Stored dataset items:

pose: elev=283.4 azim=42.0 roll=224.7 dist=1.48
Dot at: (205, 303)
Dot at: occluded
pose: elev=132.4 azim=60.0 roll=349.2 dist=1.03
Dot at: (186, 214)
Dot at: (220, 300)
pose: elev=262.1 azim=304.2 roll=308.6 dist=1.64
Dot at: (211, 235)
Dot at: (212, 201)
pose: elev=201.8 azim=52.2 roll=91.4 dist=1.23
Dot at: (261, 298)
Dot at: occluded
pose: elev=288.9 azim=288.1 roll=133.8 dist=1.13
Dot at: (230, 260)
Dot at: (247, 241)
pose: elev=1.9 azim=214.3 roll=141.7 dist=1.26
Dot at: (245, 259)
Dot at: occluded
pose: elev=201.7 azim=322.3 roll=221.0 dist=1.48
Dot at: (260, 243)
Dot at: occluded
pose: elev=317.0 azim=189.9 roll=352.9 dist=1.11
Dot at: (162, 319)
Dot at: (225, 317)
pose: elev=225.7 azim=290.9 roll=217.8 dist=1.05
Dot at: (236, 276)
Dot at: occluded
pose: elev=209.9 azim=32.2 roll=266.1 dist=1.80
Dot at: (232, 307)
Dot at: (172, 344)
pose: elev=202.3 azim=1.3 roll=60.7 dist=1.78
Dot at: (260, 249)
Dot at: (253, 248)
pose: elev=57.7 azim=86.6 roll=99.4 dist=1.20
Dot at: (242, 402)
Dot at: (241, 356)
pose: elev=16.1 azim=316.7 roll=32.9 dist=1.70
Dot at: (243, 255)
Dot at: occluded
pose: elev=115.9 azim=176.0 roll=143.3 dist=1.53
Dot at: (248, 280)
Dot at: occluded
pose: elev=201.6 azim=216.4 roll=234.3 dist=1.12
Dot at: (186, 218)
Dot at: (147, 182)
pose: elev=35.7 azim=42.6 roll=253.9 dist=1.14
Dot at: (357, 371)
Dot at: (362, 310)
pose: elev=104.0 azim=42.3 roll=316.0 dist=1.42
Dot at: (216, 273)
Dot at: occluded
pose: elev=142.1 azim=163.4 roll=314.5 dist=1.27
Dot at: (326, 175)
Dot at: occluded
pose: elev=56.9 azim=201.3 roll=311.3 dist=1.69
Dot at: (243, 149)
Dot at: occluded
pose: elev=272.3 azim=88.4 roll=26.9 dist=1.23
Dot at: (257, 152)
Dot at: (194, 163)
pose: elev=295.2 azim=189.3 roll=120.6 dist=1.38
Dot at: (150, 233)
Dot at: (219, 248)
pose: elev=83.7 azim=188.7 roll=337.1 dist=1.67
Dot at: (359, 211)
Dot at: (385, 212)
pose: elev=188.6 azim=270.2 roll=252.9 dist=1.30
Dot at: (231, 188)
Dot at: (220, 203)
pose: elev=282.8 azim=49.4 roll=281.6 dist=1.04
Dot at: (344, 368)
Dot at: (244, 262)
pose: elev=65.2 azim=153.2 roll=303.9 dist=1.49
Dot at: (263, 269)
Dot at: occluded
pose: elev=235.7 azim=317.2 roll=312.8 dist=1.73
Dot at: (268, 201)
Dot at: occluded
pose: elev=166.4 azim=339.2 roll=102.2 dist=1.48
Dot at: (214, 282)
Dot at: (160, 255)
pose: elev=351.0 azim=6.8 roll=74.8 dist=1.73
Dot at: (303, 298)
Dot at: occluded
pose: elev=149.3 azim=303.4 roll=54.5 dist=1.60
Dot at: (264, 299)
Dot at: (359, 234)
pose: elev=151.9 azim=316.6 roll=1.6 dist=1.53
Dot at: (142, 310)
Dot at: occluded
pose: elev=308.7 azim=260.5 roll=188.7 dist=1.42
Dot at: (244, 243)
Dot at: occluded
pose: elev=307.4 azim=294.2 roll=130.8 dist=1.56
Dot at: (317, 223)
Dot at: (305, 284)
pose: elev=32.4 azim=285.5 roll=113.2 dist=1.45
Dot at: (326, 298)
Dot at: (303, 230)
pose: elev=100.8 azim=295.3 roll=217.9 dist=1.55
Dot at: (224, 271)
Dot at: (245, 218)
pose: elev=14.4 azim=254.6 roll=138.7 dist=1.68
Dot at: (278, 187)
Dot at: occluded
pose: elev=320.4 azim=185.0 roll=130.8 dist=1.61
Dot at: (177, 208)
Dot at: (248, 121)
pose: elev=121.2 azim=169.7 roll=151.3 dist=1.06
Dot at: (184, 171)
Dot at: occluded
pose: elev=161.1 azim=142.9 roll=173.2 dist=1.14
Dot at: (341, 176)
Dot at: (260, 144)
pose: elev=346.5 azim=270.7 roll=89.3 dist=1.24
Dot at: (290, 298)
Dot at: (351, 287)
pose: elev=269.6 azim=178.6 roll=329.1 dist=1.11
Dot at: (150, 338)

Request: Rewrite every line of the records above as a Markdown table with the columns No. and Line, giving each line its own numbered row and leaving out any blank lines.

Solution to this problem:
| No. | Line |
|---|---|
| 1 | pose: elev=283.4 azim=42.0 roll=224.7 dist=1.48 |
| 2 | Dot at: (205, 303) |
| 3 | Dot at: occluded |
| 4 | pose: elev=132.4 azim=60.0 roll=349.2 dist=1.03 |
| 5 | Dot at: (186, 214) |
| 6 | Dot at: (220, 300) |
| 7 | pose: elev=262.1 azim=304.2 roll=308.6 dist=1.64 |
| 8 | Dot at: (211, 235) |
| 9 | Dot at: (212, 201) |
| 10 | pose: elev=201.8 azim=52.2 roll=91.4 dist=1.23 |
| 11 | Dot at: (261, 298) |
| 12 | Dot at: occluded |
| 13 | pose: elev=288.9 azim=288.1 roll=133.8 dist=1.13 |
| 14 | Dot at: (230, 260) |
| 15 | Dot at: (247, 241) |
| 16 | pose: elev=1.9 azim=214.3 roll=141.7 dist=1.26 |
| 17 | Dot at: (245, 259) |
| 18 | Dot at: occluded |
| 19 | pose: elev=201.7 azim=322.3 roll=221.0 dist=1.48 |
| 20 | Dot at: (260, 243) |
| 21 | Dot at: occluded |
| 22 | pose: elev=317.0 azim=189.9 roll=352.9 dist=1.11 |
| 23 | Dot at: (162, 319) |
| 24 | Dot at: (225, 317) |
| 25 | pose: elev=225.7 azim=290.9 roll=217.8 dist=1.05 |
| 26 | Dot at: (236, 276) |
| 27 | Dot at: occluded |
| 28 | pose: elev=209.9 azim=32.2 roll=266.1 dist=1.80 |
| 29 | Dot at: (232, 307) |
| 30 | Dot at: (172, 344) |
| 31 | pose: elev=202.3 azim=1.3 roll=60.7 dist=1.78 |
| 32 | Dot at: (260, 249) |
| 33 | Dot at: (253, 248) |
| 34 | pose: elev=57.7 azim=86.6 roll=99.4 dist=1.20 |
| 35 | Dot at: (242, 402) |
| 36 | Dot at: (241, 356) |
| 37 | pose: elev=16.1 azim=316.7 roll=32.9 dist=1.70 |
| 38 | Dot at: (243, 255) |
| 39 | Dot at: occluded |
| 40 | pose: elev=115.9 azim=176.0 roll=143.3 dist=1.53 |
| 41 | Dot at: (248, 280) |
| 42 | Dot at: occluded |
| 43 | pose: elev=201.6 azim=216.4 roll=234.3 dist=1.12 |
| 44 | Dot at: (186, 218) |
| 45 | Dot at: (147, 182) |
| 46 | pose: elev=35.7 azim=42.6 roll=253.9 dist=1.14 |
| 47 | Dot at: (357, 371) |
| 48 | Dot at: (362, 310) |
| 49 | pose: elev=104.0 azim=42.3 roll=316.0 dist=1.42 |
| 50 | Dot at: (216, 273) |
| 51 | Dot at: occluded |
| 52 | pose: elev=142.1 azim=163.4 roll=314.5 dist=1.27 |
| 53 | Dot at: (326, 175) |
| 54 | Dot at: occluded |
| 55 | pose: elev=56.9 azim=201.3 roll=311.3 dist=1.69 |
| 56 | Dot at: (243, 149) |
| 57 | Dot at: occluded |
| 58 | pose: elev=272.3 azim=88.4 roll=26.9 dist=1.23 |
| 59 | Dot at: (257, 152) |
| 60 | Dot at: (194, 163) |
| 61 | pose: elev=295.2 azim=189.3 roll=120.6 dist=1.38 |
| 62 | Dot at: (150, 233) |
| 63 | Dot at: (219, 248) |
| 64 | pose: elev=83.7 azim=188.7 roll=337.1 dist=1.67 |
| 65 | Dot at: (359, 211) |
| 66 | Dot at: (385, 212) |
| 67 | pose: elev=188.6 azim=270.2 roll=252.9 dist=1.30 |
| 68 | Dot at: (231, 188) |
| 69 | Dot at: (220, 203) |
| 70 | pose: elev=282.8 azim=49.4 roll=281.6 dist=1.04 |
| 71 | Dot at: (344, 368) |
| 72 | Dot at: (244, 262) |
| 73 | pose: elev=65.2 azim=153.2 roll=303.9 dist=1.49 |
| 74 | Dot at: (263, 269) |
| 75 | Dot at: occluded |
| 76 | pose: elev=235.7 azim=317.2 roll=312.8 dist=1.73 |
| 77 | Dot at: (268, 201) |
| 78 | Dot at: occluded |
| 79 | pose: elev=166.4 azim=339.2 roll=102.2 dist=1.48 |
| 80 | Dot at: (214, 282) |
| 81 | Dot at: (160, 255) |
| 82 | pose: elev=351.0 azim=6.8 roll=74.8 dist=1.73 |
| 83 | Dot at: (303, 298) |
| 84 | Dot at: occluded |
| 85 | pose: elev=149.3 azim=303.4 roll=54.5 dist=1.60 |
| 86 | Dot at: (264, 299) |
| 87 | Dot at: (359, 234) |
| 88 | pose: elev=151.9 azim=316.6 roll=1.6 dist=1.53 |
| 89 | Dot at: (142, 310) |
| 90 | Dot at: occluded |
| 91 | pose: elev=308.7 azim=260.5 roll=188.7 dist=1.42 |
| 92 | Dot at: (244, 243) |
| 93 | Dot at: occluded |
| 94 | pose: elev=307.4 azim=294.2 roll=130.8 dist=1.56 |
| 95 | Dot at: (317, 223) |
| 96 | Dot at: (305, 284) |
| 97 | pose: elev=32.4 azim=285.5 roll=113.2 dist=1.45 |
| 98 | Dot at: (326, 298) |
| 99 | Dot at: (303, 230) |
| 100 | pose: elev=100.8 azim=295.3 roll=217.9 dist=1.55 |
| 101 | Dot at: (224, 271) |
| 102 | Dot at: (245, 218) |
| 103 | pose: elev=14.4 azim=254.6 roll=138.7 dist=1.68 |
| 104 | Dot at: (278, 187) |
| 105 | Dot at: occluded |
| 106 | pose: elev=320.4 azim=185.0 roll=130.8 dist=1.61 |
| 107 | Dot at: (177, 208) |
| 108 | Dot at: (248, 121) |
| 109 | pose: elev=121.2 azim=169.7 roll=151.3 dist=1.06 |
| 110 | Dot at: (184, 171) |
| 111 | Dot at: occluded |
| 112 | pose: elev=161.1 azim=142.9 roll=173.2 dist=1.14 |
| 113 | Dot at: (341, 176) |
| 114 | Dot at: (260, 144) |
| 115 | pose: elev=346.5 azim=270.7 roll=89.3 dist=1.24 |
| 116 | Dot at: (290, 298) |
| 117 | Dot at: (351, 287) |
| 118 | pose: elev=269.6 azim=178.6 roll=329.1 dist=1.11 |
| 119 | Dot at: (150, 338) |